** Supplied entries follows **

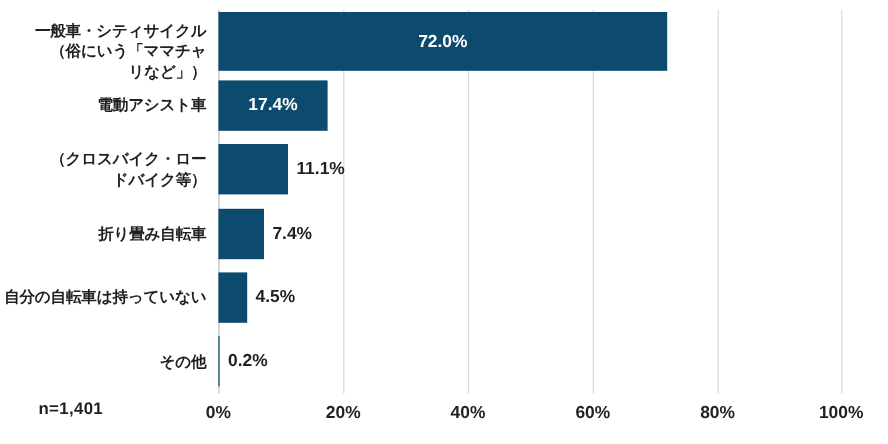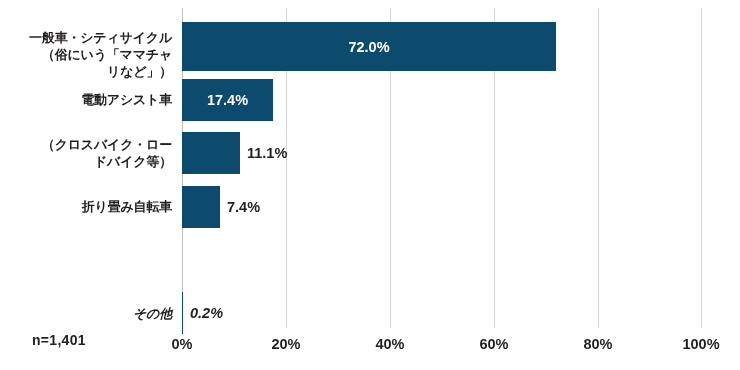--- a/index.html
+++ b/index.html
@@ -43,7 +43,7 @@
   .rows {
     position: absolute;
     left: 0;
-    top: 20px;
+    top: 8px;
     width: 684px;
     height: 320px;
   }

** End of Supplied entries **

Restate each entry word for word, please, but drop any images it holds.

--- a/index.html
+++ b/index.html
@@ -43,7 +43,7 @@
   .rows {
     position: absolute;
     left: 0;
-    top: 20px;
+    top: 8px;
     width: 684px;
     height: 320px;
   }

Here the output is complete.